Tiens, me suis-je dit, pas si seul que cela, au fond... Bien qu'il fût explicable qu'il parlât avec quelqu'un, qu'il eût besoin d'un renseignement ou envie se de détendre. Puis la deuxième fois, avec un autre garçon et là je crus entendre qu'il parlait politique. Cela m'a réellement déçu et même choqué. Un fantôme qui parle aux gens, et surtout qui parle politique... "
Journal, Jean-René Huguenin. 

Hier David regardait "Nustrale" (Nustrale, c'est un mec de ma licence qui a une tête de corse et qui l'est peut-être, enfin on sait pas, on hésite) par le hublot d'une porte. On n'était pas posté devant  juste pour voir Nustrale, je vous rassure, on est pas encore des stalker fous, en fait j'avais cours dans cette salle après et le hasard a fait qu'on était un peu en avance, voilà.
Bref, il l'observait entrain d'aller parler au prof. Nustrale ne l'avait pas vu.

DONNÉES À TRAITER
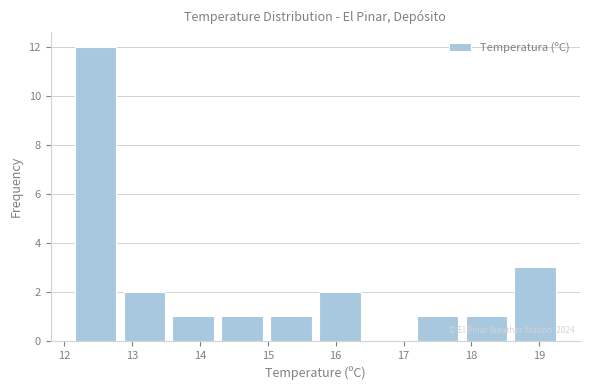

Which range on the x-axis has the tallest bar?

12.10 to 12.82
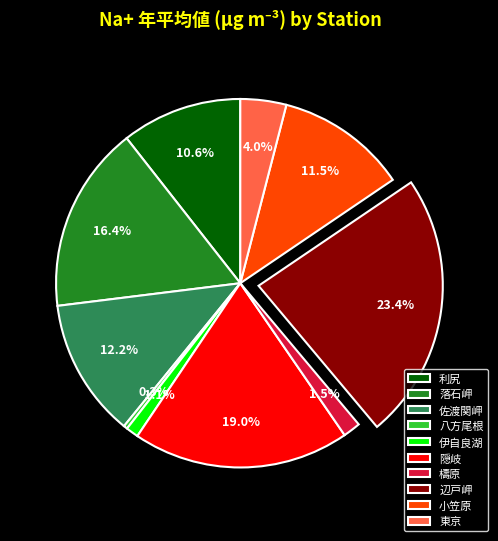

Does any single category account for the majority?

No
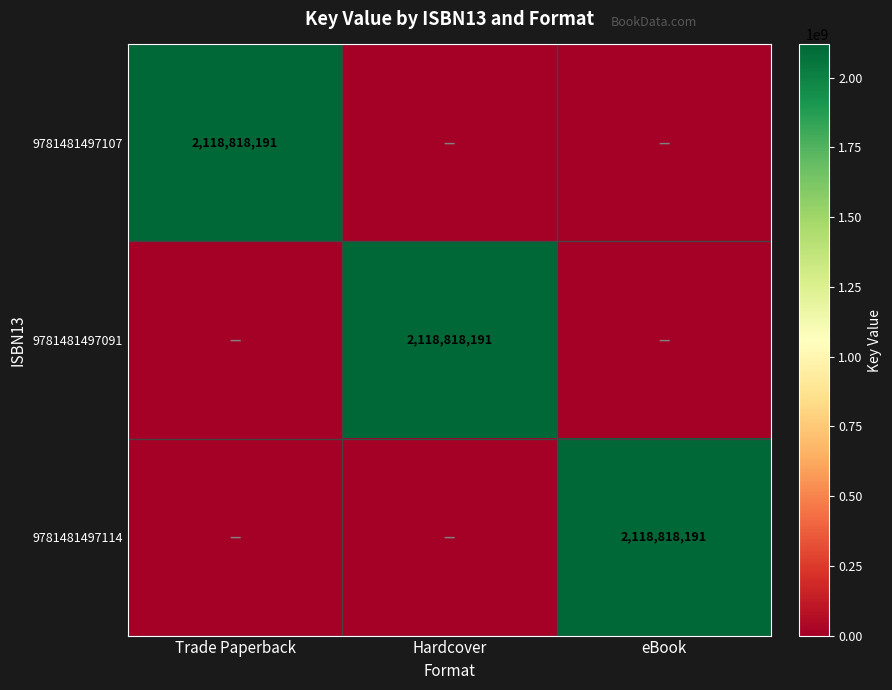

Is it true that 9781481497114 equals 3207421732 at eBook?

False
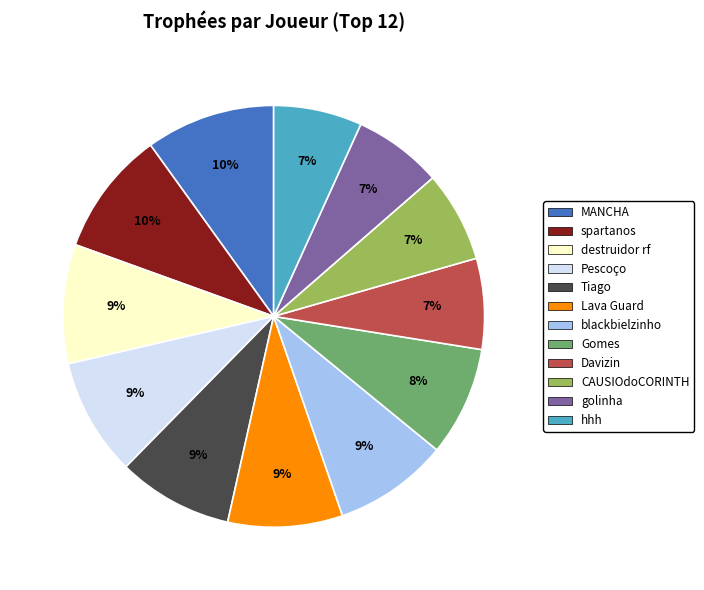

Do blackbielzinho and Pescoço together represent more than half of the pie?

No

CONSIGNES
- a) Pouvez-vous recopier à l'identique les lignes des entrées comprises entre celle qui contient « Does any single » et la fin des entrées, ces deux limites incluses, en laissant les images de côté ?
- b) Pouvez-vous poursuivre l'extrait sur Nustrale à partir de l'endroit où il s'arrête ?

RÉPONSES DE L'EXERCICE
- a)
Does any single category account for the majority?

No

Is it true that 9781481497114 equals 3207421732 at eBook?

False

Do blackbielzinho and Pescoço together represent more than half of the pie?

No

- b)
Puis subitement David s'est retourné vers moi, scandalisé, "Paola, il a été sociable ! Il a dit un truc rigolo ! Il a discuté et fait rire des gens !" en même temps qu'il parlait je sentais la déception monter en moi, de plus en plus ; je jugeais cette réaction totalement irrationnelle et en même temps tout à fait familière. Je me suis demandée où était le drâme, je l'ai même dit à David : enfin tu nous as vu ? on passe notre temps à être rigolo, on est que ça, rigolo, il a le droit d'être rigolo lui aussi ! Mais bien sûr c'était différent.
De le voir là, parler à quelqu'un d'autre, ça altérait cette relation tacite entre nous, faite d'observations réciproques, de regards furtifs. Ça n'était plus lui et nous, c'était lui, les autres, et nous derrière la vitre : c'était triste et révoltant.
On s'est retourné dos à la porte au hublot, le temps d'essuyer ce revers, pensant du reste que comme tous les élèves il sortirait par l'autre porte, située au fond de la salle, ce qui n'était pas très logique c'est vrai, celle d'où on l'observait étant beaucoup plus proche de lui... mais comme personnellement j'aurais préféré marcher un peu plus qu'ouvrir cette porte pour mes seuls besoins j'ai appliqué mon raisonnement à sa personne... et ça n'a pas marché.
En entendant le bruit de la porte derrière nous s'ouvrir on s'est retourné en même temps, pas juste avec un mouvement de tête, non, on a vraiment pivoté et on s'est retrouvé face à Nustrale.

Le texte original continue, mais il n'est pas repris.